Given passage:
━━━━━━━━━━━━━━━━━━━━━━━━━━━━━━
Highly efficient visible-light-driven photocatalytic hydrogen production from water using Cd0.5Zn0.5S/TNTs (titanate nanotubes) nanocomposites without noble metals

Abstract

Semiconductor based nanocomposites are quite promising in the areas of photocatalysis and photovoltaics due to their efficient charge separation. Herein, we demonstrated a simple and green one-step method to prepare novel Cd_0.5Zn_0.5S/TNTs (titanate nanotubes) nanocomposites with low-priced metallic elements. Transmission electron microscopy (TEM) images revealed that an enwrapped architecture was achieved for Cd_0.5Zn_0.5S/TNTs nanocomposites. Cd_0.5Zn_0.5S nanoparticles of ca. 90 nm were tightly surrounded by the network of titanate nanotubes, which led to the high dispersity of Cd_0.5Zn_0.5S nanoparticles and the intimate multipoint contacts between Cd_0.5Zn_0.5S and TNTs. Highly efficient charge separation was finally achieved in the hybrid Cd_0.5Zn_0.5S/TNTs through the enwrapped structure. Under visible light irradiation Cd_0.5Zn_0.5S/TNTs displayed improved activities compared to the single Cd_0.5Zn_0.5S for hydrogen evolution. The effect of sacrificial reagents on the photocatalytic activity of Cd_0.5Zn_0.5S/TNTs was discussed. The highest apparent quantum yield of 38.1% at 420 nm was achieved. This value is among the highest efficiencies for the noble-metal free photocatalysts ever reported. Meanwhile, Cd_0.5Zn_0.5S/TNTs showed good stability for hydrogen production, and the content of toxic cadmium was as low as 4.0 wt% of the nanocomposites. These factors are of great significance for their application in the field of solar energy conversion.
━━━━━━━━━━━━━━━━━━━━━━━━━━━━━━
Recorded data:
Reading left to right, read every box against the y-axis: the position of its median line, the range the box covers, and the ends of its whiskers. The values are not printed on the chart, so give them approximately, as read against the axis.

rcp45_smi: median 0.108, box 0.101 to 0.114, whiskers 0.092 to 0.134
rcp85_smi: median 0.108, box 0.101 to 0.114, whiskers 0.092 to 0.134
━━━━━━━━━━━━━━━━━━━━━━━━━━━━━━
Requirement: In the photocatalysis abstract, what is the highest apparent quantum yield reported, and at what wavelength?

Your solution: 38.1% at 420 nm.